Required work
Reproduce every line of text in the material below word for word, leaving out the pictures.

---------------

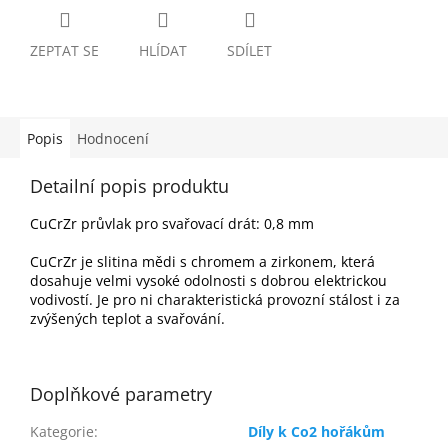
ZEPTAT SE
HLÍDAT
SDÍLET
Popis
Hodnocení
Detailní popis produktu
CuCrZr průvlak pro svařovací drát: 0,8 mm
CuCrZr je slitina mědi s chromem a zirkonem, která
dosahuje velmi vysoké odolnosti s dobrou elektrickou
vodivostí. Je pro ni charakteristická provozní stálost i za
zvýšených teplot a svařování.
Doplňkové parametry
Kategorie
:
Díly k Co2 hořákům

---------------

Response to the exercise
ZEPTAT SE
HLÍDAT
SDÍLET
Popis
Hodnocení
Detailní popis produktu
CuCrZr průvlak pro svařovací drát: 0,8 mm
CuCrZr je slitina mědi s chromem a zirkonem, která
dosahuje velmi vysoké odolnosti s dobrou elektrickou
vodivostí. Je pro ni charakteristická provozní stálost i za
zvýšených teplot a svařování.
Doplňkové parametry
Kategorie
:
Díly k Co2 hořákům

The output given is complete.